I have to admit that I kind of enjoyed the challenge of learning to cook on a gas grill while dressed in many layers out on my porch. (Especially when it resulted in things like perfect scrambled eggs and homemade potato salad). Reading by candlelight made me admire my pioneer ancestors. Being woken up by the cold and forcing myself to stay awake until the propane heater brought the two rooms we had blocked off livable again made me appreciate heat that one can sleep through without fear of dangerous fumes. We were very blessed by having a propane heater, a gas grill, lots of propane – and a generator for the last three days.

But the thing I loved most about our crisis was seeing the Kingdom Colonists in action. Neighbors on our street came and cleared away the tree limbs and ice that blocked what would be an escape route if we needed one. Neighbors from another town came and chopped down dangerous limbs over our yard and driveway – and hauled them away. Those neighbors were not employees paid by anyone to do that, just volunteers we’d never seen before that would take no pay for their help. Neighbors from other states called on our cell phones to make sure we were okay. Neighbors from our church brought drinkable water from their well. We found out that neighbors we still have not met told our children they would come to our town to check on their parents if needed. Neighbors that are our children brought in food and fuel supplies. And a neighbor who happens to be my sister sent money to cover the extra costs incurred.

I was sorry that the training event where I was to present a ninety minute power point presentation on “Become A Living Parable” had to be cancelled. BUT I was thrilled to see Living Parables in action all around me.

On our local radio station here in Danville, KY and on the radio station in nearby Stanford (and probably others that I just haven’t heard about) the personnel not only kept the public informed about progress and shelters and available help; they took calls of people with needs and calls of people saying they were on the way to meet those needs. They too calls from the lonely, and they calmed the anxious and depressed, and asked that people who lived nearby visit and comfort and share with them. I never heard so many “God bless you’s” and “Keep praying’s” on public communication vehicles (and these were not “Christian” radio stations). I didn’t hear the call where a woman phoned in with complaints – but I did hear the call when she phoned in to apologize for her previous impatience and expressed her gratitude for all the crews working 24/7 to help restore her losses. That and many other calls including other thank you's and prayers for work crews brought tears to my eyes.

(Collected data entries)
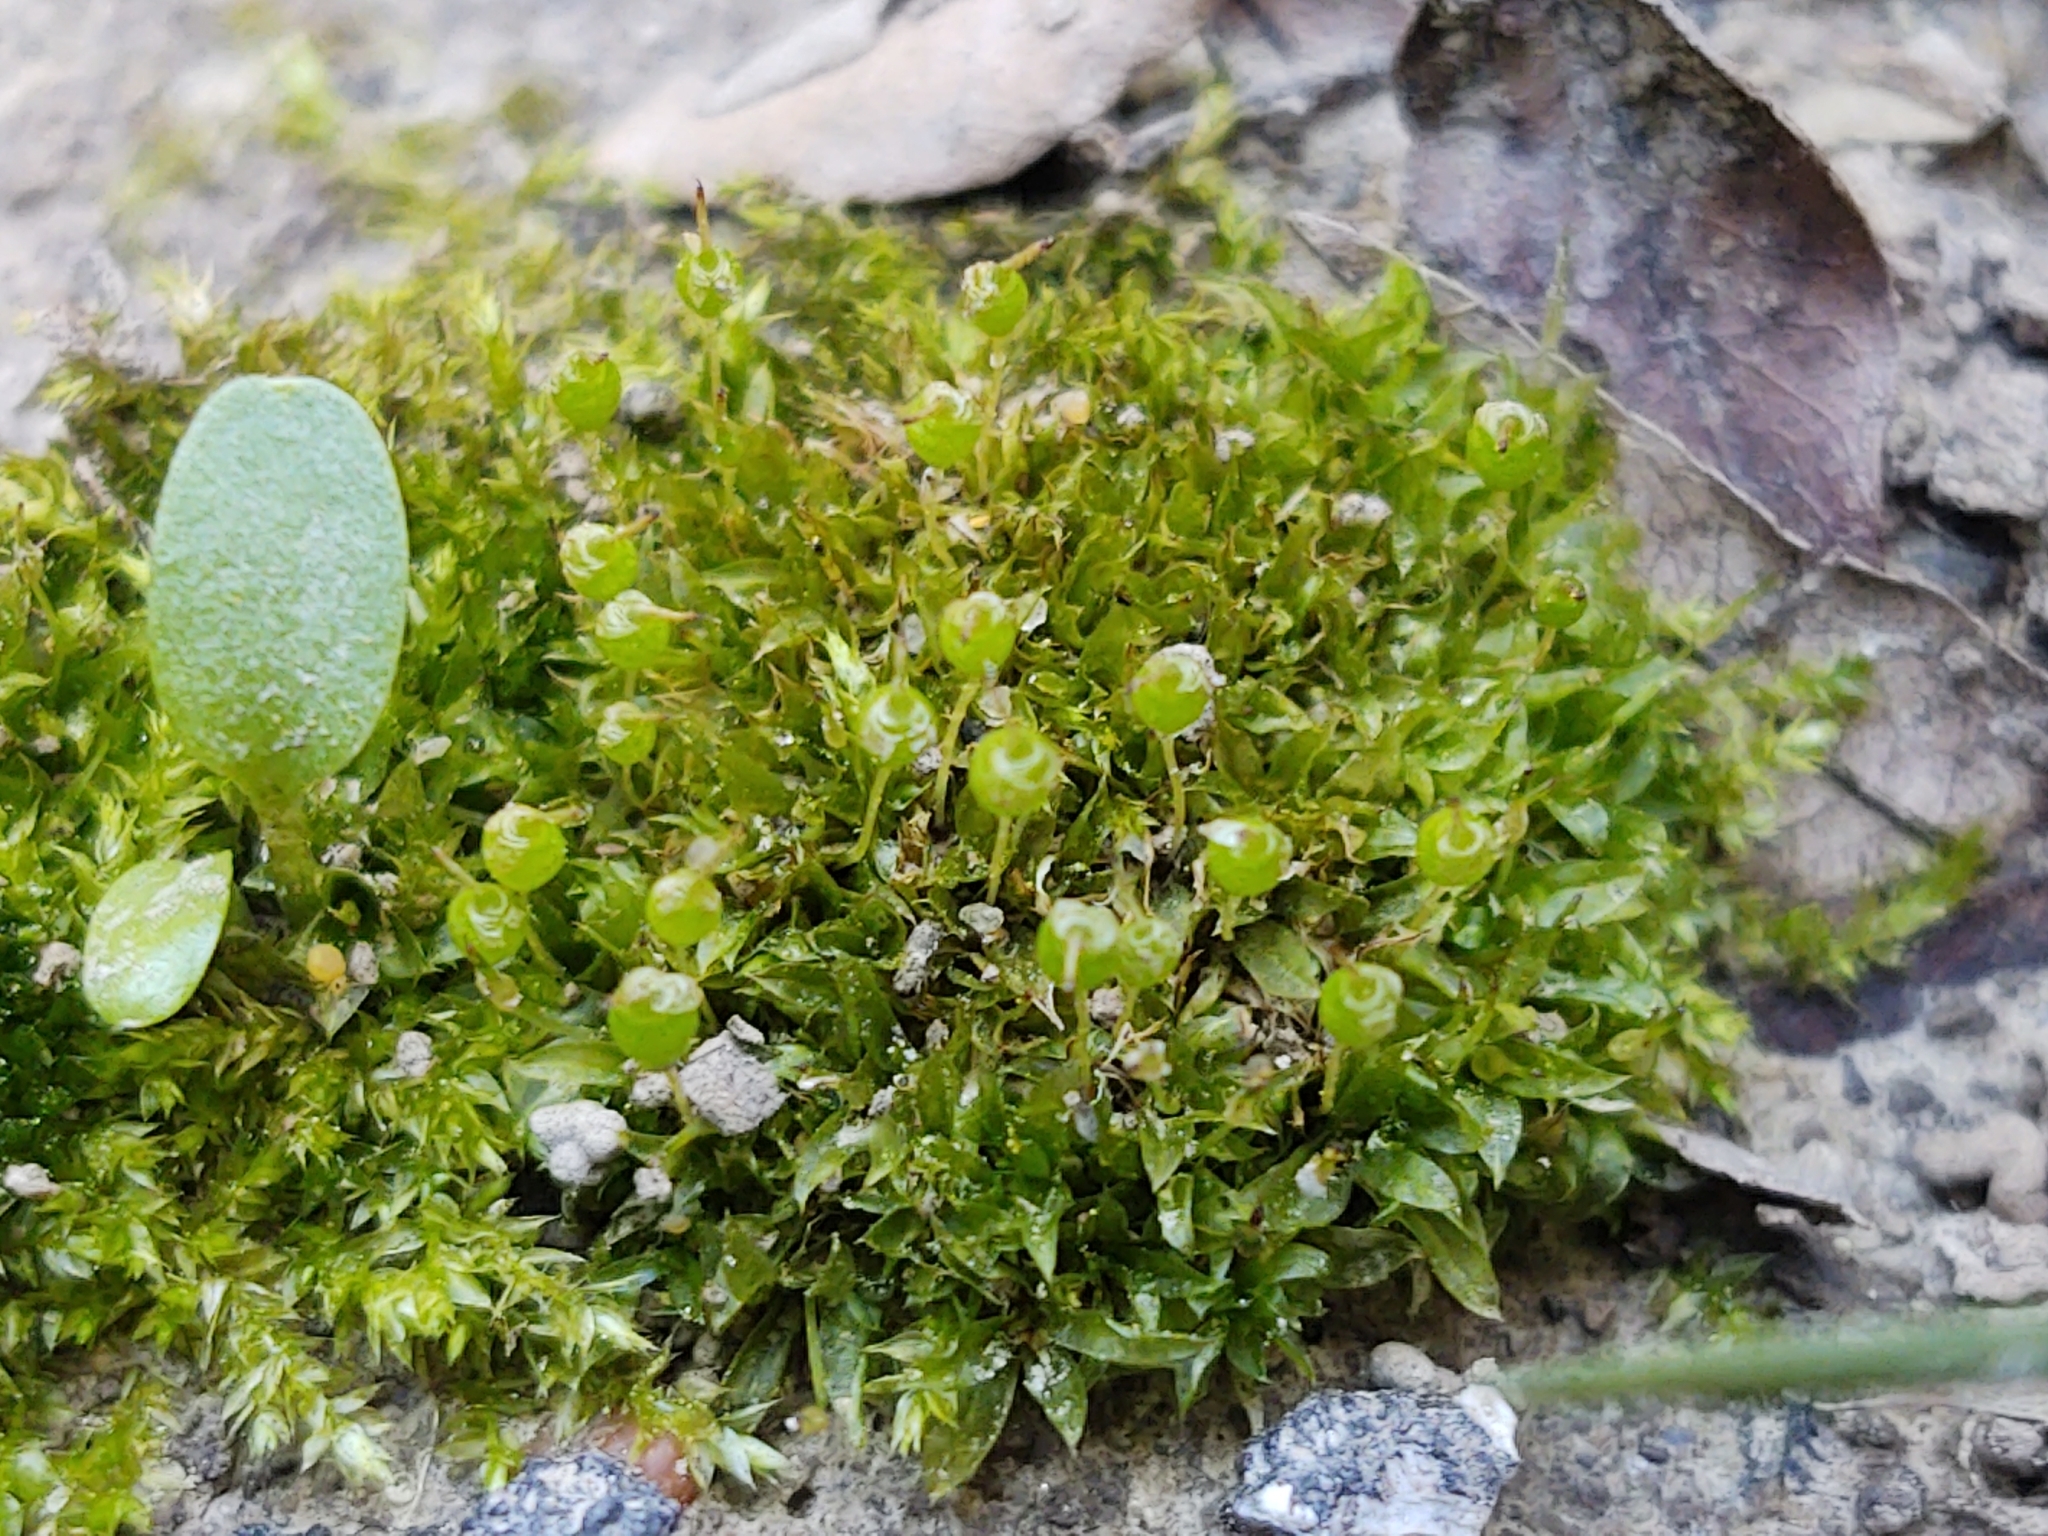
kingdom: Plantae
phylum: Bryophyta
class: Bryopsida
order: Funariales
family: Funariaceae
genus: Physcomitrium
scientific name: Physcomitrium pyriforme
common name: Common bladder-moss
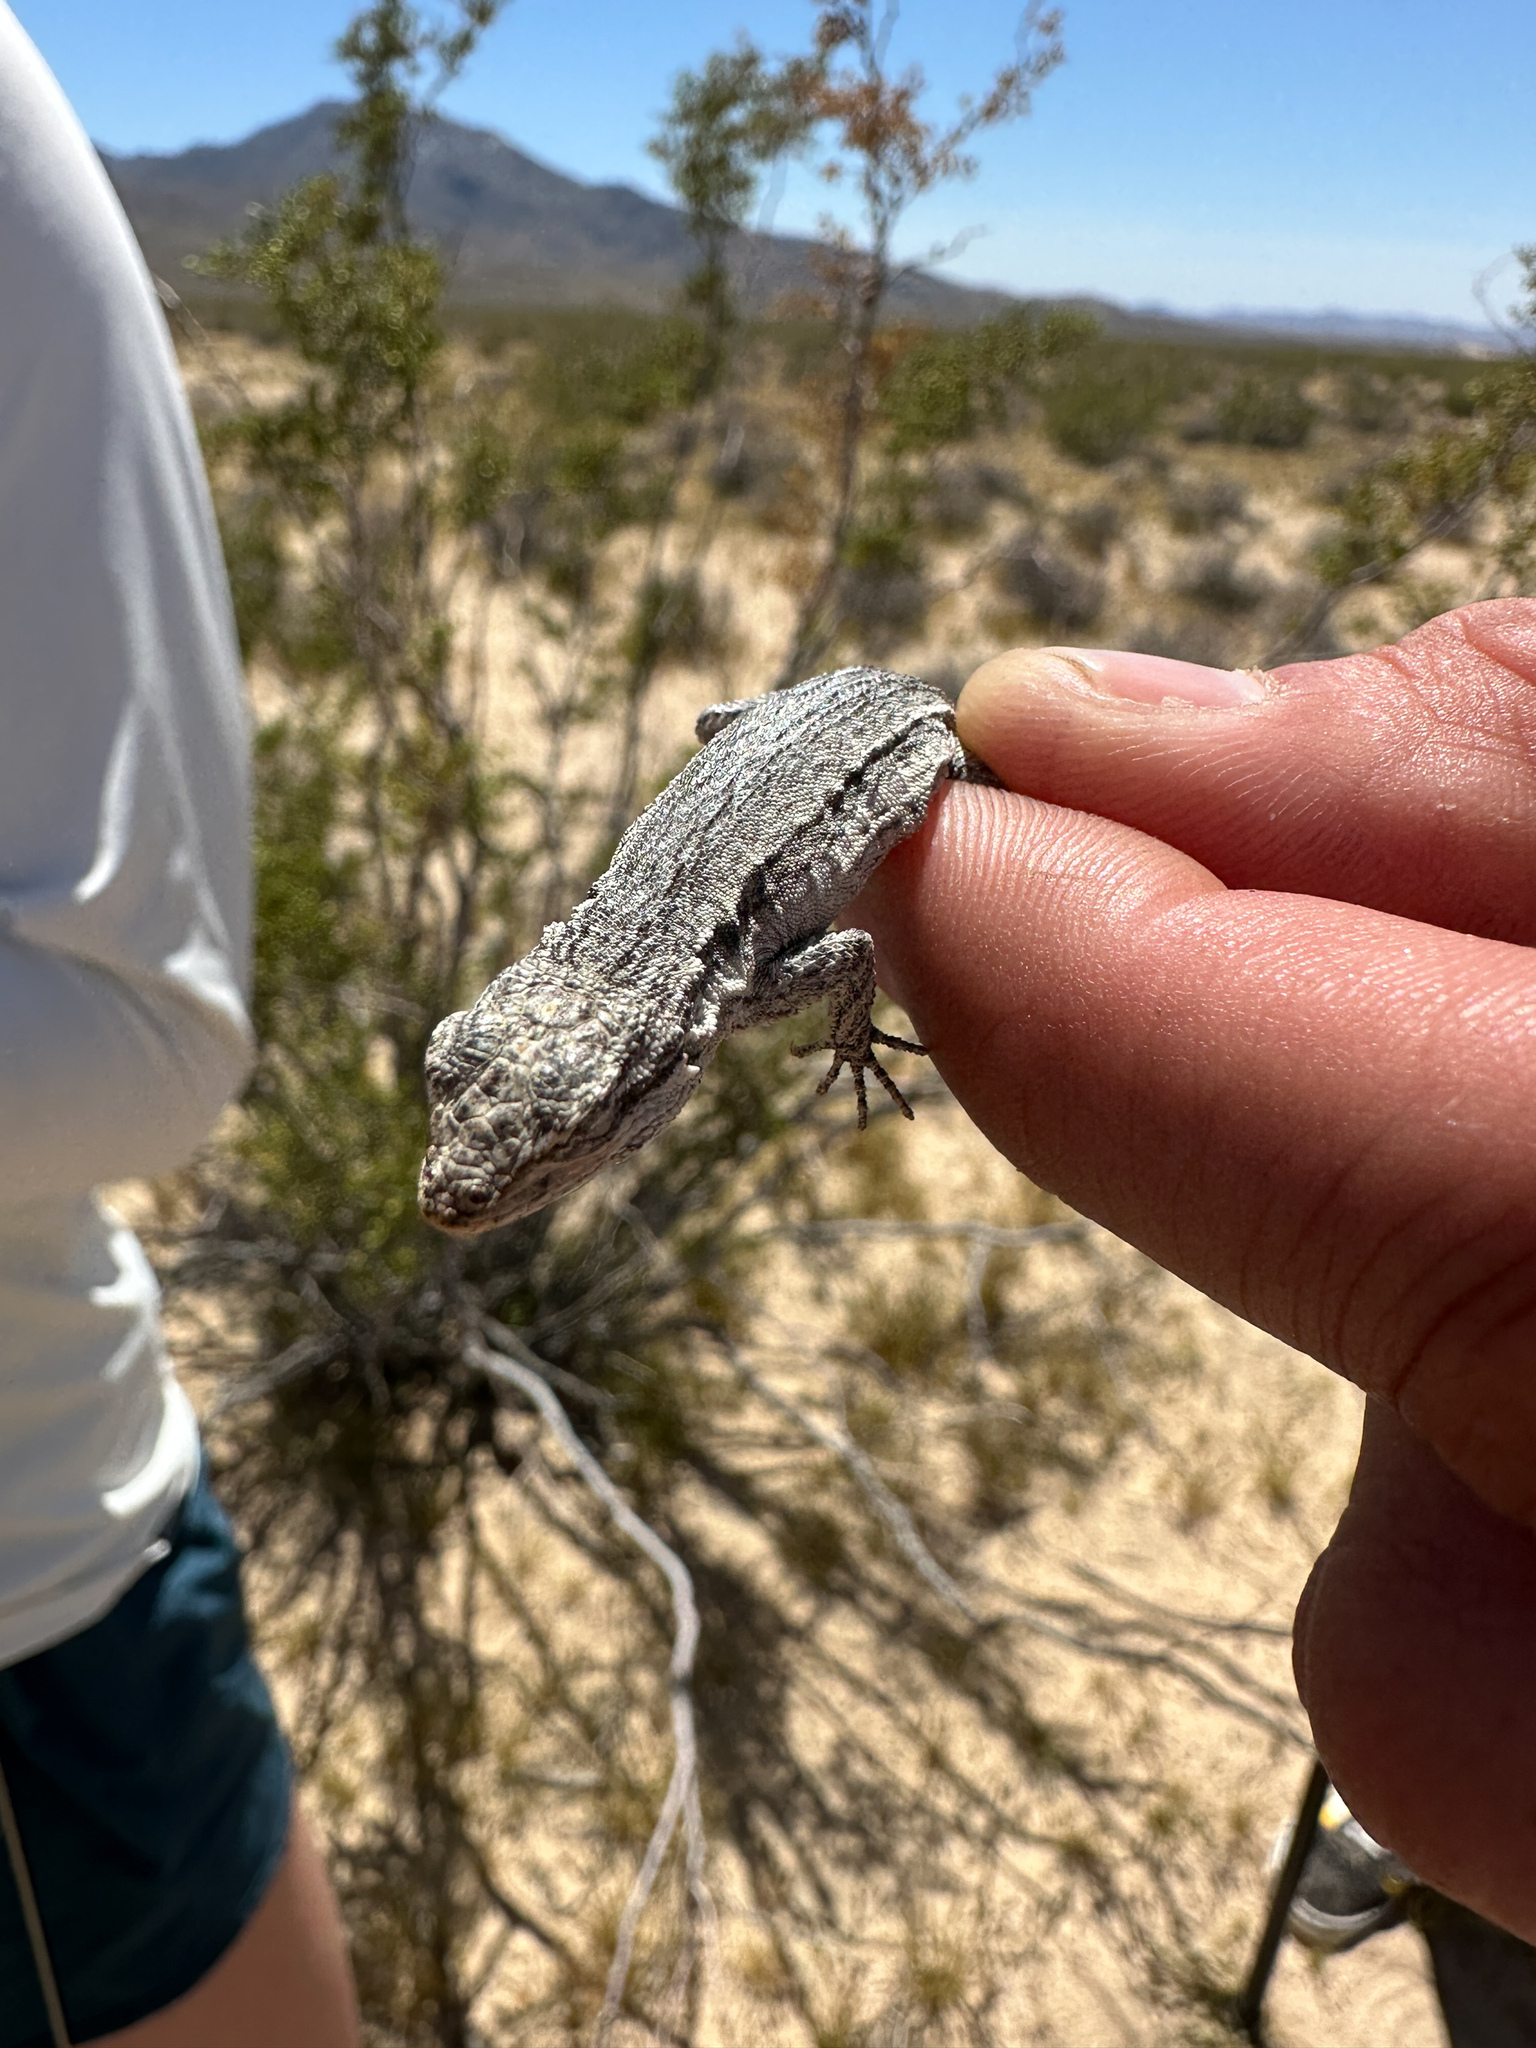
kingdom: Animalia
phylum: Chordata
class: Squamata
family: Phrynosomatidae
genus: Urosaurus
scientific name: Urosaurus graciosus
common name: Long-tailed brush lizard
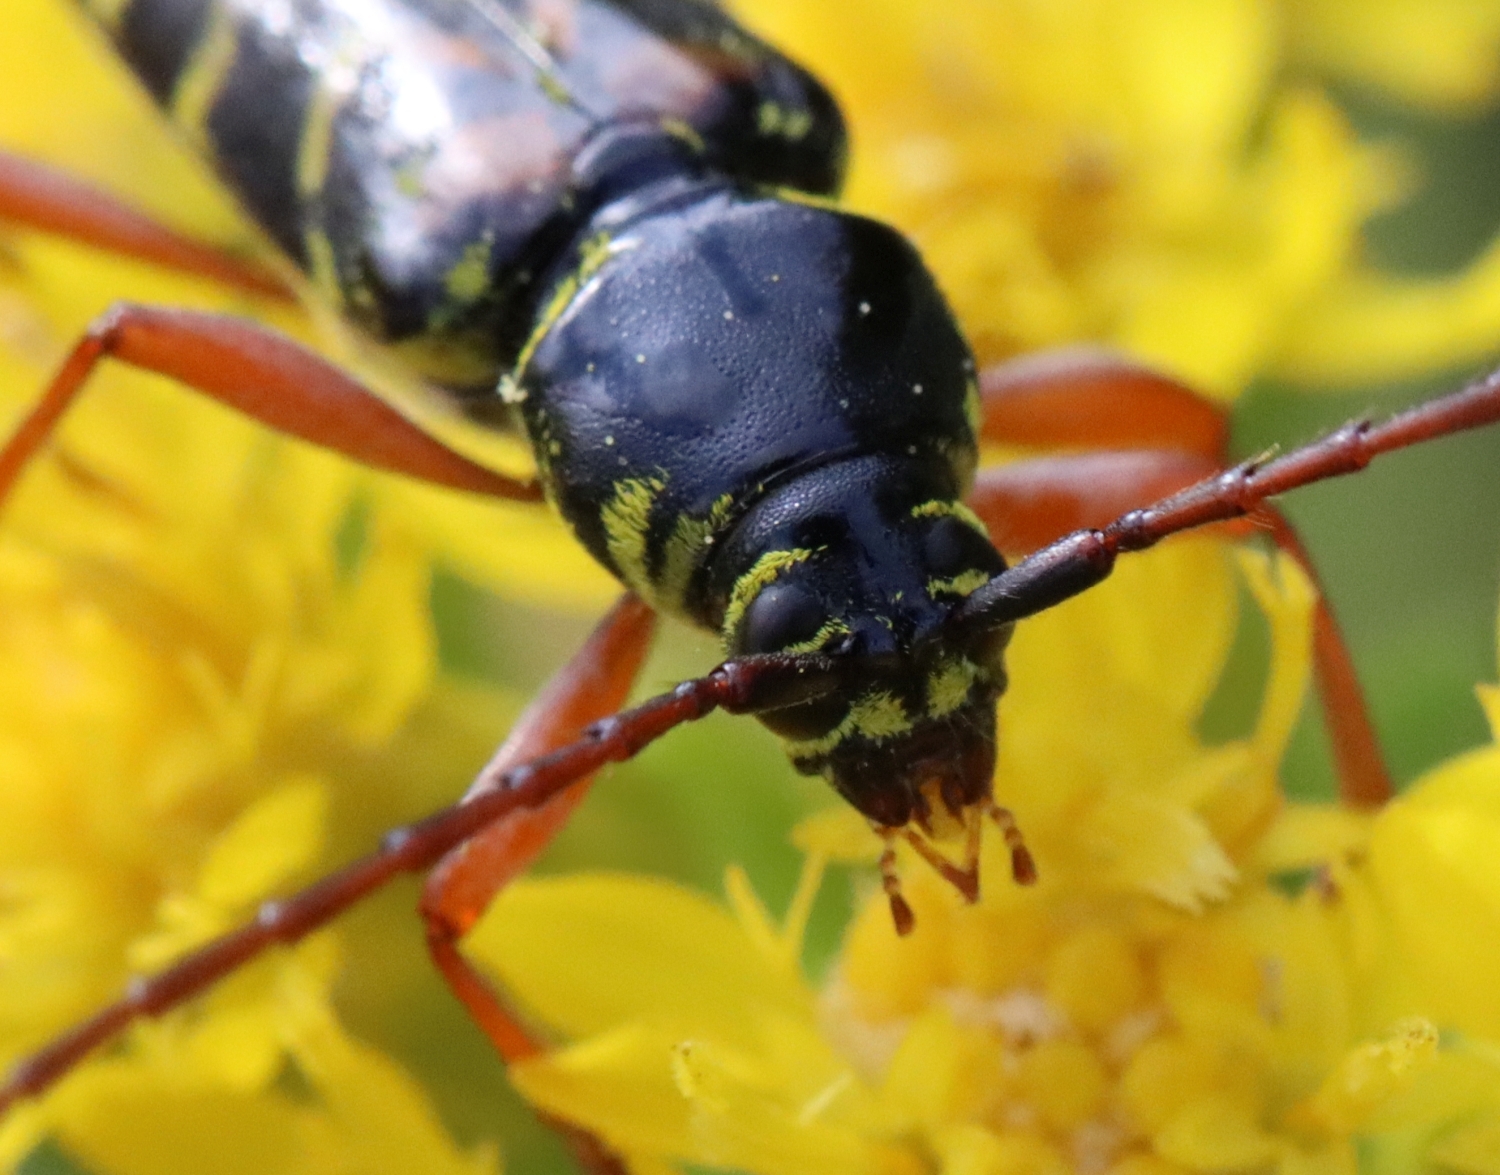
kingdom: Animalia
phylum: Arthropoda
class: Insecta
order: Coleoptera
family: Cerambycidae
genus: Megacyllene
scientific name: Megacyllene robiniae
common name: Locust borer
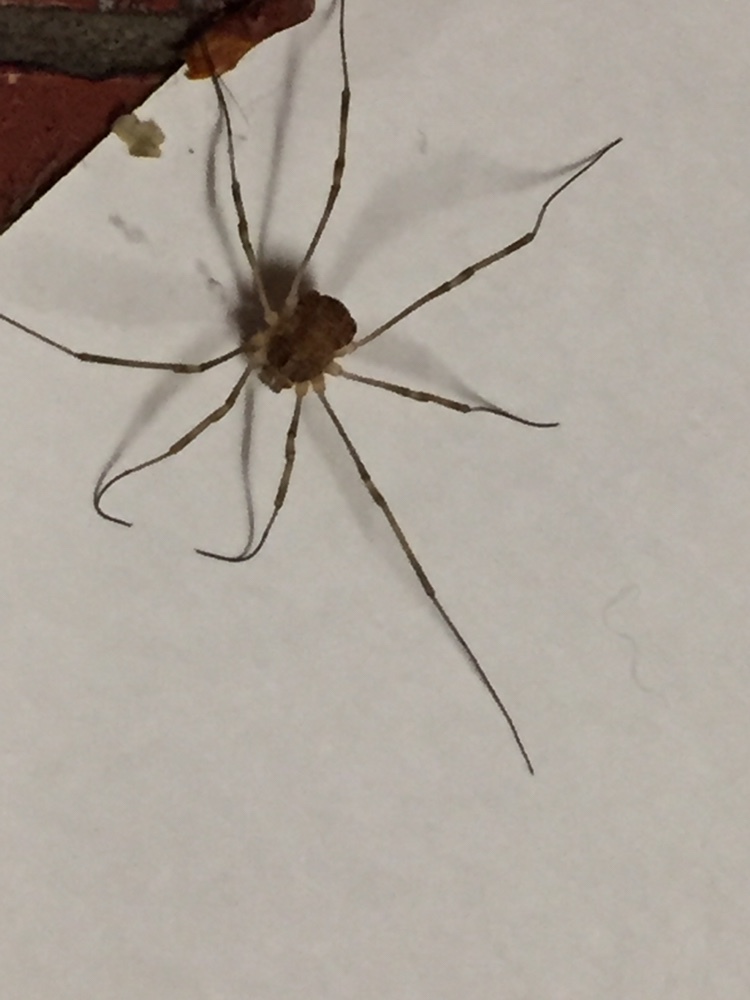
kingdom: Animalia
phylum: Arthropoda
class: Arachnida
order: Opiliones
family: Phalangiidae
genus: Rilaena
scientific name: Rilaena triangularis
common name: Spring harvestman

# REQUIRED WORK
**a)** In the crisis passage, what did neighbors from the writer's church bring?
**b)** List every item the crisis passage names in the sentence beginning "We were very blessed by having."
**c)** Resume the crisis passage after its final sentence about the calls that brought tears to the writer's eyes.

# RESPONSES FOR EACH TASK
**a)** Drinkable water from their well.

**b)** A propane heater, a gas grill, lots of propane, and a generator (for the last three days).

**c)**
Many people who had generators or alternate heat sources took others into their homes. I heard of one lady who worked at a bank in Frankfort and saw an elderly woman of another race looking sad and shivering. On questioning, she discovered that the woman and her husband were without heat or electricity or propane heaters or any alternate shelter. The bank employee, who lived alone, took that elderly couple into her own home for two days until their power was restored.

When Jesus and a lawyer agreed that the great law is ‘Thou shalt love the Lord thy God with all thy heart, and with all thy soul, and with all thy strength, and with all thy mind, and thy neighbor as thyself,” the lawyer asked “Who is my neighbor?” Jesus answered by telling the parable that we know as “The Good Samaritan” where a Jewish man was in trouble and two people of his own race passed by without helping him before a Samaritan provided all he needed. Then Jesus asked the lawyer, “Which of the three was neighbor to him?” and the lawyer answered “He that showed mercy on him.” Jesus said “Go and do thou likewise.”

That was the parable that I saw come alive in my community and region recently; that was the Kingdom Colony at work. I hope I never forget it and am at some time in a position to also become a Living Parable to many.